- Louisville, KY

Information
- Type: Private school
- Established: 1924
- Head of School: Josh LeSage
- Colors: Green and White
- Athletics: Member of KHSAA
- Sports: Yes
- Mascot: Eagle
- Publication: Totem and Broadcaster
- Website: portlandchristian.org

= Portland Christian School =

Portland Christian School, based in Louisville, Kentucky, United States, is a private Christian school traditionally supported and affiliated with those Churches of Christ which held to a premillennial eschatology characteristic of Robert Henry Boll. Founded in 1924 in the rear of the Portland Avenue Church of Christ in the Portland neighborhood with Boll's support, today the school system has over four hundred students at its campus on the east side of Louisville. It was founded by Levi Kennedy

The former college-level division of PCS was the School of Biblical Studies, which became Kentuckiana Bible College. The college closed in 2018.
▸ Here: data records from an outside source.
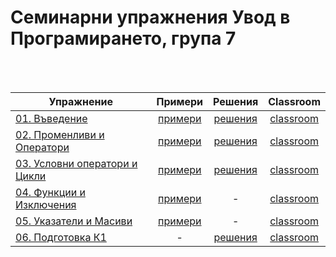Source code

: # Семинарни упражнения Увод в Програмирането, група 7

<br/>
<br/>


| Упражнение | Примери | Решения | Classroom |
|------------|:-------:|:-------:|:---------:|
| [01. Въведение](01.%20%D0%92%D1%8A%D0%B2%D0%B5%D0%B4%D0%B5%D0%BD%D0%B8%D0%B5#%D1%83%D0%BF%D1%80%D0%B0%D0%B6%D0%BD%D0%B5%D0%BD%D0%B8%D0%B5-1---%D0%B2%D1%8A%D0%B2%D0%B5%D0%B4%D0%B5%D0%BD%D0%B8%D0%B5) | [примери](01.%20%D0%92%D1%8A%D0%B2%D0%B5%D0%B4%D0%B5%D0%BD%D0%B8%D0%B5/examples) | [решения](01.%20%D0%92%D1%8A%D0%B2%D0%B5%D0%B4%D0%B5%D0%BD%D0%B8%D0%B5/solutions) | [classroom](https://classroom.github.com/a/6K0Oz_P_) |
| [02. Променливи и Оператори](02.%20%D0%9F%D1%80%D0%BE%D0%BC%D0%B5%D0%BD%D0%BB%D0%B8%D0%B2%D0%B8%20%D0%B8%20%D0%9E%D0%BF%D0%B5%D1%80%D0%B0%D1%82%D0%BE%D1%80%D0%B8#%D1%83%D0%BF%D1%80%D0%B0%D0%B6%D0%BD%D0%B5%D0%BD%D0%B8%D0%B5-2---%D0%BF%D1%80%D0%BE%D0%BC%D0%B5%D0%BD%D0%BB%D0%B8%D0%B2%D0%B8-%D0%B8-%D0%BE%D0%BF%D0%B5%D1%80%D0%B0%D1%82%D0%BE%D1%80%D0%B8) | [примери](02.%20%D0%9F%D1%80%D0%BE%D0%BC%D0%B5%D0%BD%D0%BB%D0%B8%D0%B2%D0%B8%20%D0%B8%20%D0%9E%D0%BF%D0%B5%D1%80%D0%B0%D1%82%D0%BE%D1%80%D0%B8/examples) | [решения](02.%20%D0%9F%D1%80%D0%BE%D0%BC%D0%B5%D0%BD%D0%BB%D0%B8%D0%B2%D0%B8%20%D0%B8%20%D0%9E%D0%BF%D0%B5%D1%80%D0%B0%D1%82%D0%BE%D1%80%D0%B8/solutions) | [classroom](https://classroom.github.com/a/nm8wIHJ_) |
| [03. Условни оператори и Цикли](03.%20%D0%A3%D1%81%D0%BB%D0%BE%D0%B2%D0%BD%D0%B8%20%D0%BE%D0%BF%D0%B5%D1%80%D0%B0%D1%82%D0%BE%D1%80%D0%B8%20%D0%B8%20%D0%A6%D0%B8%D0%BA%D0%BB%D0%B8#%D1%83%D0%BF%D1%80%D0%B0%D0%B6%D0%BD%D0%B5%D0%BD%D0%B8%D0%B5-3---%D1%83%D1%81%D0%BB%D0%BE%D0%B2%D0%BD%D0%B8-%D0%BE%D0%BF%D0%B5%D1%80%D0%B0%D1%82%D0%BE%D1%80%D0%B8-%D0%B8-%D1%86%D0%B8%D0%BA%D0%BB%D0%B8) | [примери](03.%20%D0%A3%D1%81%D0%BB%D0%BE%D0%B2%D0%BD%D0%B8%20%D0%BE%D0%BF%D0%B5%D1%80%D0%B0%D1%82%D0%BE%D1%80%D0%B8%20%D0%B8%20%D0%A6%D0%B8%D0%BA%D0%BB%D0%B8/examples) | [решения](03.%20%D0%A3%D1%81%D0%BB%D0%BE%D0%B2%D0%BD%D0%B8%20%D0%BE%D0%BF%D0%B5%D1%80%D0%B0%D1%82%D0%BE%D1%80%D0%B8%20%D0%B8%20%D0%A6%D0%B8%D0%BA%D0%BB%D0%B8/solutions) | [classroom](https://classroom.github.com/a/2qwyLxh2) |
| [04. Функции и Изключения](04.%20%D0%A4%D1%83%D0%BD%D0%BA%D1%86%D0%B8%D0%B8#%D1%83%D0%BF%D1%80%D0%B0%D0%B6%D0%BD%D0%B5%D0%BD%D0%B8%D0%B5-4---%D1%84%D1%83%D0%BD%D0%BA%D1%86%D0%B8%D0%B8-%D0%B8-%D0%B8%D0%B7%D0%BA%D0%BB%D1%8E%D1%87%D0%B5%D0%BD%D0%B8%D1%8F) | [примери](04.%20%D0%A4%D1%83%D0%BD%D0%BA%D1%86%D0%B8%D0%B8/examples) | - | [classroom](https://classroom.github.com/a/NX6grbg4) |
| [05. Указатели и Масиви](05.%20%D0%A3%D0%BA%D0%B0%D0%B7%D0%B0%D1%82%D0%B5%D0%BB%D0%B8%20%D0%B8%20%D0%9C%D0%B0%D1%81%D0%B8%D0%B2%D0%B8#%D1%83%D0%BF%D1%80%D0%B0%D0%B6%D0%BD%D0%B5%D0%BD%D0%B8%D0%B5-5---%D1%83%D0%BA%D0%B0%D0%B7%D0%B0%D1%82%D0%B5%D0%BB%D0%B8-%D0%B8-%D0%BC%D0%B0%D1%81%D0%B8%D0%B2%D0%B8) | [примери](05.%20%D0%A3%D0%BA%D0%B0%D0%B7%D0%B0%D1%82%D0%B5%D0%BB%D0%B8%20%D0%B8%20%D0%9C%D0%B0%D1%81%D0%B8%D0%B2%D0%B8/examples.cpp) | - | [classroom](https://classroom.github.com/a/9CVWA2ZX) |
| [06. Подготовка К1](06.%20%D0%9F%D0%BE%D0%B4%D0%B3%D0%BE%D1%82%D0%BE%D0%B2%D0%BA%D0%B0%20%D0%9A1) | - | [решения](06.%20%D0%9F%D0%BE%D0%B4%D0%B3%D0%BE%D1%82%D0%BE%D0%B2%D0%BA%D0%B0%20%D0%9A1/solutions) | [classroom](https://classroom.github.com/a/ce0m64au) |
Portland Christian is operated by the non-profit Portland Christian School System, Inc., which was formed in 2005 after it and Portland Ave. Church of Christ decided that "the operations of the [school] system has outgrown the ability of the Church to administer".

== Tuition ==
Portland Christian School was started with a missionary emphasis and was operated as a tuition-free institution until 1986. That mission continues today with more than one-third of the cost of educating students coming from gifts given by churches, individuals, businesses and organizations interested in supporting Christian education. PCS provides tuition assistance for over 50% of its students, whose tuition is set based on the financial situation of the individual family as determined by an independent 3rd party.

==Accreditation==
Portland Christian was first accredited by the Kentucky Board of Education in 1931, and is presently accredited by the Association of Christian Schools International, which is recognized by the state of Kentucky.

== Athletics ==
PCS is a charter member of the Kentucky Christian Athletic Conference and is a member of the Kentucky High School Athletic Association (KHSAA).

The PCS Eagles won the 1997, 1998, 1999, 2000, 2001, 2002, 2003, 2004, and 2005 KHSAA District 21 Baseball Championship.
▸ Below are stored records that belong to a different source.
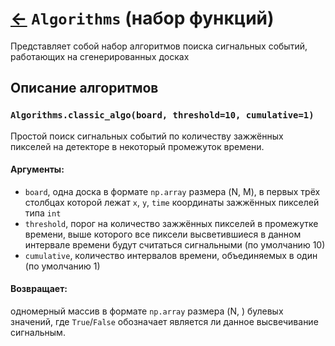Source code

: # [←](Home.md) `Algorithms` (набор функций)
Представляет собой набор алгоритмов поиска сигнальных событий, работающих на сгенерированных досках

## Описание алгоритмов

### `Algorithms.classic_algo(board, threshold=10, cumulative=1)`
Простой поиск сигнальных событий по количеству зажжённых пикселей на детекторе в некоторый промежуток времени.

#### Аргументы:
* `board`, одна доска в формате `np.array` размера (N, M), в первых трёх столбцах которой лежат `x`, `y`, `time` координаты зажжённых пикселей типа `int`
* `threshold`, порог на количество зажжённых пикселей в промежутке времени, выше которого все пиксели высветившиеся в данном интервале времени будут считаться сигнальными (по умолчанию 10)
* `cumulative`, количество интервалов времени, объединяемых в один (по умолчанию 1)

#### Возвращает:
одномерный массив в формате `np.array` размера (N, ) булевых значений, где `True`/`False` обозначает является ли данное высвечивание сигнальным.

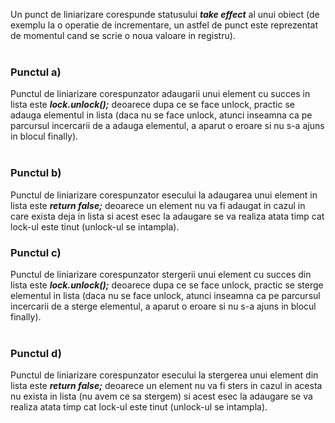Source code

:   Un punct de liniarizare corespunde statusului ***take effect*** al unui obiect (de exemplu la o operatie de incrementare, un astfel de punct este reprezentat de momentul 
cand se scrie o noua valoare in registru).
<br/> <br/>

### Punctul a)
Punctul de liniarizare corespunzator adaugarii unui element cu succes in lista este ***lock.unlock();*** deoarece dupa ce se face unlock, practic se adauga elementul in lista
(daca nu se face unlock, atunci inseamna ca pe parcursul incercarii de a adauga elementul, a aparut o eroare si nu s-a ajuns in blocul finally).
<br/> <br/>

### Punctul b)
Punctul de liniarizare corespunzator esecului la adaugarea unui element in lista este ***return false;*** deoarece un element nu va fi adaugat in cazul in care exista deja in lista si acest esec la adaugare se va realiza atata timp cat lock-ul este tinut (unlock-ul se intampla).

### Punctul c)
Punctul de liniarizare corespunzator stergerii unui element cu succes din lista este ***lock.unlock();*** deoarece dupa ce se face unlock, practic se sterge elementul in lista 
(daca nu se face unlock, atunci inseamna ca pe parcursul incercarii de a sterge elementul, a aparut o eroare si nu s-a ajuns in blocul finally).
<br/> <br/>

### Punctul d) 
Punctul de liniarizare corespunzator esecului la stergerea unui element din lista este ***return false;*** deoarece un element nu va fi sters in cazul in acesta nu exista in lista (nu avem ce sa stergem) si acest esec la adaugare se va realiza atata timp cat lock-ul este tinut (unlock-ul se intampla).
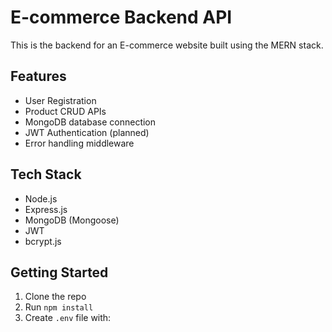 # E-commerce Backend API

This is the backend for an E-commerce website built using the MERN stack.

## Features

- User Registration
- Product CRUD APIs
- MongoDB database connection
- JWT Authentication (planned)
- Error handling middleware

## Tech Stack

- Node.js
- Express.js
- MongoDB (Mongoose)
- JWT
- bcrypt.js

## Getting Started

1. Clone the repo
2. Run `npm install`
3. Create `.env` file with:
Former PCS Athletic Director W. Eugene Schriener is a member of the Metro (Louisville) Area Athletic Directors Hall of Fame.

== Campuses ==
- Portland Campus, located at 2500 Portland Ave., is the historical home of the system. It currently is used for athletic events and meetings.
- The Kennedy Household was a temporary building for PCS
- Eastside Campus, which is located at 8509 Westport Road in the Plantation neighborhood in Louisville is the main campus of the school, including the PCS "Little School" for 2 1/2 to 5 year olds and Kindergarten to 12th grade. The Administrative offices are located at the Eastside Campus. The Eastside Campus is at the former St. Bernadette Parish on Westport Rd.
- PCS formerly owned and used the Montgomery Street School building in Portland as the elementary school.